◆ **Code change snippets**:
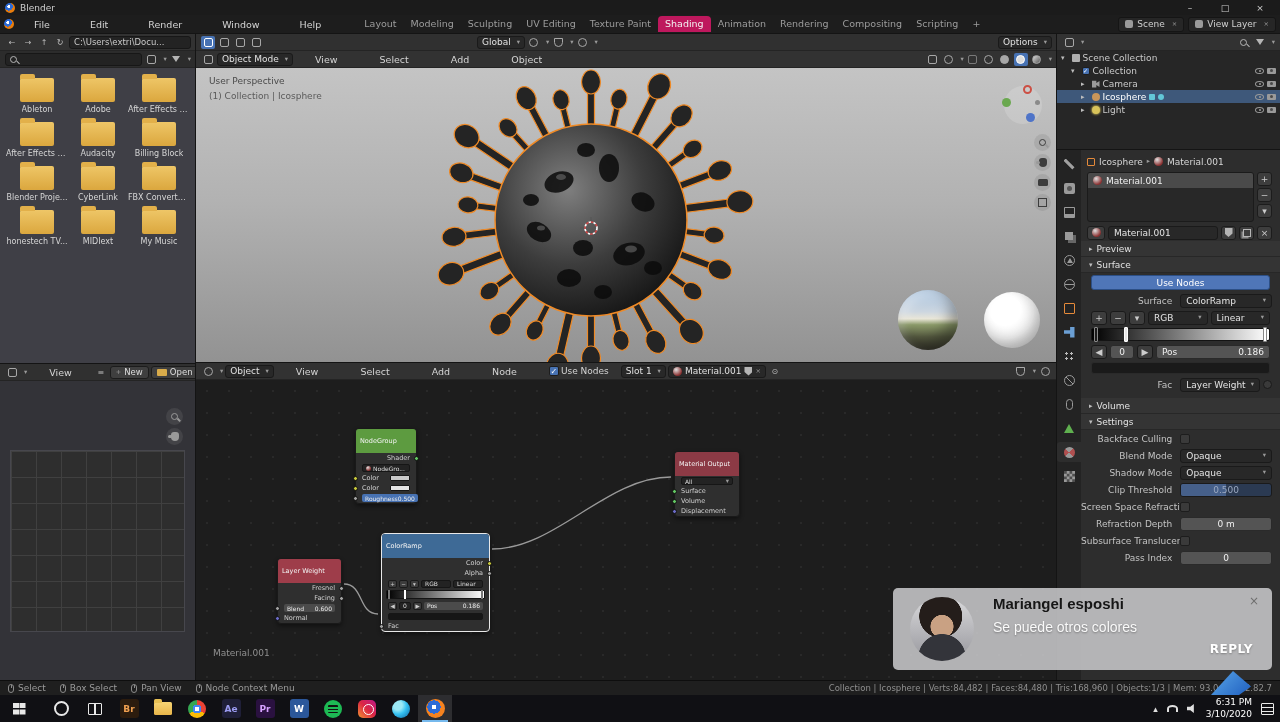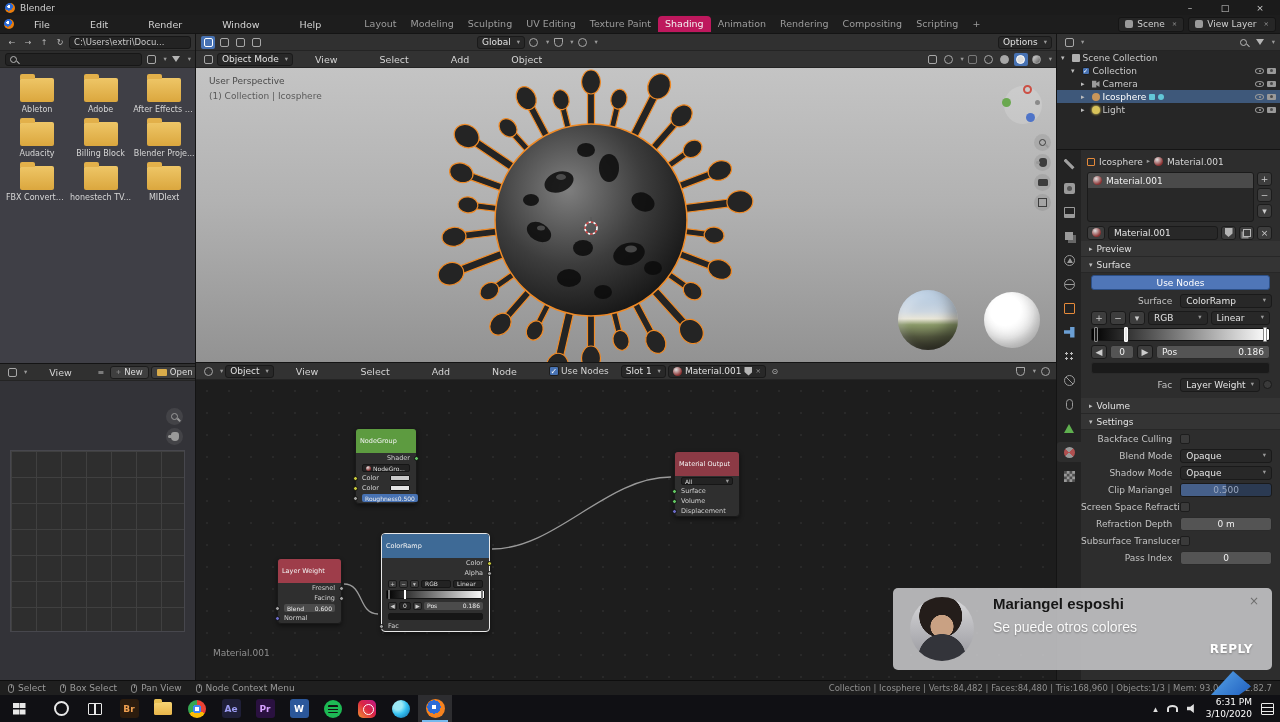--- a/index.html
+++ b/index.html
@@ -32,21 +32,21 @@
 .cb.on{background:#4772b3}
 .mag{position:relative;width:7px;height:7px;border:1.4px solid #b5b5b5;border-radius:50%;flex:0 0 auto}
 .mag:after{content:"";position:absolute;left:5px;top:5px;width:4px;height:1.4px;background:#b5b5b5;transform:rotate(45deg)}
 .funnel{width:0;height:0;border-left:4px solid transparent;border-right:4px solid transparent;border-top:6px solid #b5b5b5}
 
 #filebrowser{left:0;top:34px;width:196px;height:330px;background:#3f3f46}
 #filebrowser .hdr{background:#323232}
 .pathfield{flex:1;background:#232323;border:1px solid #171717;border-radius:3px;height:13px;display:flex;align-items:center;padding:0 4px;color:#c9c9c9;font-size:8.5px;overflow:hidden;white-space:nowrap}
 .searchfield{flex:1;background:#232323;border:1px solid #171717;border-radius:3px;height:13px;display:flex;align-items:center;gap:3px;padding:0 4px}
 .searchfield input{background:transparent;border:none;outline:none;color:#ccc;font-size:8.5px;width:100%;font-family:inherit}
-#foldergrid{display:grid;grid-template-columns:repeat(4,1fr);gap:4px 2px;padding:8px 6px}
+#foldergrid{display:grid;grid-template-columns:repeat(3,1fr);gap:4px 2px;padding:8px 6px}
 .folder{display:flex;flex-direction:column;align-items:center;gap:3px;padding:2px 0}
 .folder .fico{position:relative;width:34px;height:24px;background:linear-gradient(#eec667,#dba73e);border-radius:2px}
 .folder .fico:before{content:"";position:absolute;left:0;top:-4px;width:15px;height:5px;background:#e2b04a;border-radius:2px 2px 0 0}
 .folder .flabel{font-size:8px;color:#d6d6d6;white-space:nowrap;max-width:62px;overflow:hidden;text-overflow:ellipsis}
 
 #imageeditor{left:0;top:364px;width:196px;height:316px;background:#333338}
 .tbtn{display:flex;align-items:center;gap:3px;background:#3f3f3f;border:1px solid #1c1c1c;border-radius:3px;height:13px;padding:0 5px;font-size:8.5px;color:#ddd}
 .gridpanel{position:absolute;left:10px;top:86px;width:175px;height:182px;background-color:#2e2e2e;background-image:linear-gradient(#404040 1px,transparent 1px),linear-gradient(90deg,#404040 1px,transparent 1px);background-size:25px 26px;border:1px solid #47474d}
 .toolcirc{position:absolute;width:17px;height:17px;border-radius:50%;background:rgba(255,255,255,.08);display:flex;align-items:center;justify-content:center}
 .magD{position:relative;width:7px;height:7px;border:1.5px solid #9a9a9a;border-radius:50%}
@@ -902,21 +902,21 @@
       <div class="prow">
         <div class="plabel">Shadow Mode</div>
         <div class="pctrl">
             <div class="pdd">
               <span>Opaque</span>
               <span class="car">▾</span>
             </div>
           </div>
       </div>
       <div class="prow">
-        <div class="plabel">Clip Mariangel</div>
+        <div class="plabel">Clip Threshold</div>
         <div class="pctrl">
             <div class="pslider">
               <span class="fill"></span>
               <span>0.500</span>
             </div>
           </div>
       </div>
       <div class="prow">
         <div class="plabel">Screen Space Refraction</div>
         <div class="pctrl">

◆ **PROBLEM DETAILS**:
Extract every line from the one containing "<span>0.500</span>" through the last line of the data, inclusive, exactly as written.

◆ **COMPLETED EXERCISE**:
               <span>0.500</span>
             </div>
           </div>
       </div>
       <div class="prow">
         <div class="plabel">Screen Space Refraction</div>
         <div class="pctrl">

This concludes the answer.